- _RAW DATA_:
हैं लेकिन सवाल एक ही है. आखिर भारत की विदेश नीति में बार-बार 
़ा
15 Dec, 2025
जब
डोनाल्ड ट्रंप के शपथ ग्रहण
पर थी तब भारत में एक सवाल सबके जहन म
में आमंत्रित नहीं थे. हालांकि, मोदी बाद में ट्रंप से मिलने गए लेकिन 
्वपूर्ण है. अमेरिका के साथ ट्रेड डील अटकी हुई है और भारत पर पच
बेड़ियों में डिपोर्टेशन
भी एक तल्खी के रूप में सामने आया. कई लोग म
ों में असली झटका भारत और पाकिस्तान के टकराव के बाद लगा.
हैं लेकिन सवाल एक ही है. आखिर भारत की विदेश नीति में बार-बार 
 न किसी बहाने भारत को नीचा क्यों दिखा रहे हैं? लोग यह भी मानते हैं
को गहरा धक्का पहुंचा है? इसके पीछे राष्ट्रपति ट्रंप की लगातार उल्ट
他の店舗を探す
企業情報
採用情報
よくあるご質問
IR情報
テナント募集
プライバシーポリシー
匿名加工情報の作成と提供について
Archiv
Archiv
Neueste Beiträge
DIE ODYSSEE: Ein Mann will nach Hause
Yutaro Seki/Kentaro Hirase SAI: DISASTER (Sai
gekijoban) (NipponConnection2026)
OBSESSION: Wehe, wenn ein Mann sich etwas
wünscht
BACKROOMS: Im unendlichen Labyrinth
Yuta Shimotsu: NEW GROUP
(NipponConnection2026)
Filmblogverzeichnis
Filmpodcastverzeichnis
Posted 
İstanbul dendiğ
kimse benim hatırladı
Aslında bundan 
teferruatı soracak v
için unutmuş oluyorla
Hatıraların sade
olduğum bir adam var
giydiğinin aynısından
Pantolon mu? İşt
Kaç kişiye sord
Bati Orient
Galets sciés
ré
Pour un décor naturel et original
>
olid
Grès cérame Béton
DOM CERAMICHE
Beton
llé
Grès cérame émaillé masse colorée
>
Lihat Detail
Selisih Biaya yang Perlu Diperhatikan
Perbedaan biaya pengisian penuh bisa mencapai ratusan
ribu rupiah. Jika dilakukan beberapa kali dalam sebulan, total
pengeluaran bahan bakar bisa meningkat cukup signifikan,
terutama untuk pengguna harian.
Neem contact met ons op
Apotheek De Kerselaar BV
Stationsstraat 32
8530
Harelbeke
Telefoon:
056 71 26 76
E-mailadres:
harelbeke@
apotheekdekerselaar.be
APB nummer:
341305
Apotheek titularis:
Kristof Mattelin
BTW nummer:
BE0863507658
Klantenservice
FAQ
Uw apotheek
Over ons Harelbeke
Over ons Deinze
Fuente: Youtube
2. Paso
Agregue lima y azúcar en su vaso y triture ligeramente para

- _EXERCISE INSTRUCTIONS_:
Return every line of the rows above character for character, in their original order.

- _RESULT OF THIS EXERCISE_:
हैं लेकिन सवाल एक ही है. आखिर भारत की विदेश नीति में बार-बार 
़ा
15 Dec, 2025
जब
डोनाल्ड ट्रंप के शपथ ग्रहण
पर थी तब भारत में एक सवाल सबके जहन म
में आमंत्रित नहीं थे. हालांकि, मोदी बाद में ट्रंप से मिलने गए लेकिन 
्वपूर्ण है. अमेरिका के साथ ट्रेड डील अटकी हुई है और भारत पर पच
बेड़ियों में डिपोर्टेशन
भी एक तल्खी के रूप में सामने आया. कई लोग म
ों में असली झटका भारत और पाकिस्तान के टकराव के बाद लगा.
हैं लेकिन सवाल एक ही है. आखिर भारत की विदेश नीति में बार-बार 
 न किसी बहाने भारत को नीचा क्यों दिखा रहे हैं? लोग यह भी मानते हैं
को गहरा धक्का पहुंचा है? इसके पीछे राष्ट्रपति ट्रंप की लगातार उल्ट
他の店舗を探す
企業情報
採用情報
よくあるご質問
IR情報
テナント募集
プライバシーポリシー
匿名加工情報の作成と提供について
Archiv
Archiv
Neueste Beiträge
DIE ODYSSEE: Ein Mann will nach Hause
Yutaro Seki/Kentaro Hirase SAI: DISASTER (Sai
gekijoban) (NipponConnection2026)
OBSESSION: Wehe, wenn ein Mann sich etwas
wünscht
BACKROOMS: Im unendlichen Labyrinth
Yuta Shimotsu: NEW GROUP
(NipponConnection2026)
Filmblogverzeichnis
Filmpodcastverzeichnis
Posted 
İstanbul dendiğ
kimse benim hatırladı
Aslında bundan 
teferruatı soracak v
için unutmuş oluyorla
Hatıraların sade
olduğum bir adam var
giydiğinin aynısından
Pantolon mu? İşt
Kaç kişiye sord
Bati Orient
Galets sciés
ré
Pour un décor naturel et original
>
olid
Grès cérame Béton
DOM CERAMICHE
Beton
llé
Grès cérame émaillé masse colorée
>
Lihat Detail
Selisih Biaya yang Perlu Diperhatikan
Perbedaan biaya pengisian penuh bisa mencapai ratusan
ribu rupiah. Jika dilakukan beberapa kali dalam sebulan, total
pengeluaran bahan bakar bisa meningkat cukup signifikan,
terutama untuk pengguna harian.
Neem contact met ons op
Apotheek De Kerselaar BV
Stationsstraat 32
8530
Harelbeke
Telefoon:
056 71 26 76
E-mailadres:
harelbeke@
apotheekdekerselaar.be
APB nummer:
341305
Apotheek titularis:
Kristof Mattelin
BTW nummer:
BE0863507658
Klantenservice
FAQ
Uw apotheek
Over ons Harelbeke
Over ons Deinze
Fuente: Youtube
2. Paso
Agregue lima y azúcar en su vaso y triture ligeramente para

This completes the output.